Au bout de cette prise de conscience, c’est posé la question de ce que je partageais réellement avec ma famille. Et que la réponse ressemblait furieusement à « rien ». Pas la même opinion politique, pas le même rapport au populisme, pas la même façon d’affirmer les choses de manière péremptoire, pas la même façon de vouloir écraser les autres.

A-t-on vraiment besoin de partager quelque chose avec quelqu’un pour l’aimer?

Je ne sais pas. Mais trop souvent c’est le mouvement de dégoût, de rejet qui l’a emporté dans mon attitude et l’incompréhension.

 

Je ne me reconnais pas en eux. Et ils ne se reconnaissent pas en moi. Ou ils ne m’ont pas reconnu pendant ce voyage.

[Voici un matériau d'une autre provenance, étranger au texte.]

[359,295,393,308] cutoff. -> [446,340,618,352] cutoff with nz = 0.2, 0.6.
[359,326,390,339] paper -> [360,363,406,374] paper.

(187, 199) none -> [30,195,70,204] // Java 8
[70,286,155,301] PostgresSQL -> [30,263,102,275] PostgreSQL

Va savoir.

Ayant laissé tomber ma façon constante d’arrondir les angles en leur présence, me sentant totalement dans mon élément en situation de vadrouille et agacée par leur impréparation totale et surtout leur manque de curiosité absolue (ils n’ont jamais posé la moindre question bordel!), j’ai pris les rênes en main. Et ça a mené au clash.

Je m’y attendais. Je sais à quel point en voyage je peux être directive, autoritaire.

Et je ne m’y attendais pas. Je m’étais trouvée vraiment cool, essayant de concilier le chou et la chèvre pour faire plaisir à tout le monde.

Il faut croire que ça n’a pas suffit.

L’attaque a été violente. Verbalement très violente. Bien plus que dans tout ce que j’avais pu anticiper avant.

Manifestement je ne suis pas la Shaya qu’ils imaginaient.

 

Reste que je ne sais pas encore quoi faire de tout ça et que je ne peux m’empêcher de me transposer à d’autres aspects de ma vie personnelle.

Discussion

8 Responses to “Quelle place?”

  1. Bah, du haut de mes 58 ans, je me reconnais tout à fait dans ce texte; quand on a tracé son propre chemin avec d’autres sphères d’influence, retrouver son « clan » est malheureusement souvent problématique. on devient un étranger avec une histoire différente de la mémoire collective de sa famille. Ce n’est que l’histoire de n’importe quel couple ou chacun évolue indépendamment de l’autre pour finir par casser en n’ayant pas su ou pas voulu se parler. Maladie de cette société individualiste ou restes des traditions tribales, peu importe, mais ces liens du sang apportent plus souvent le gout du sang dans la bouche quand votre propre famille ne veut plus vous reconnaitre ou plutôt n’accepte pas votre histoire loin d’elle.Il ne reste qu’à espérer que les choses s’apaisent avec le temps, ce qui est (j’y crois très fort) ce qui est en train de s’opérer dans mon cas. Amitiés sincères.

    Posted by crabe dormeur | 14 mai 2013, 10:12
  2. courage……

    Posted by carreaux | 14 mai 2013, 19:20
  3. J’aime beaucoup ce qu’écrit Crabe Dormeur. Je trouve que ça sonne tellement juste ! Je suis tellement désolée que ton voyage ait tourné comme cela avec ta famille et te souhaite de trouver, avec le temps, quoi faire de cette expérience et comment la tourner.

    Posted by Lizly | 14 mai 2013, 19:54
  4. Le seul truc que j’ai trouvé pour ne pas m’énerver dans ce genre de groupe (qui me rappelle la grande famille qu’est mon bureau quand on est en tournée) c’est justement de ne rien décider et de faire le mouton bête ^^

    Posted by Nekkonezumi | 23 mai 2013, 09:14
    • J’aurais pu opter pour cette stratégie (ça a été le cas suite à cette dispute) et j’aurais tout rater de mon voyage en ne voyant rien. Je ne regrette pas, je regrette juste la violence de la dispute.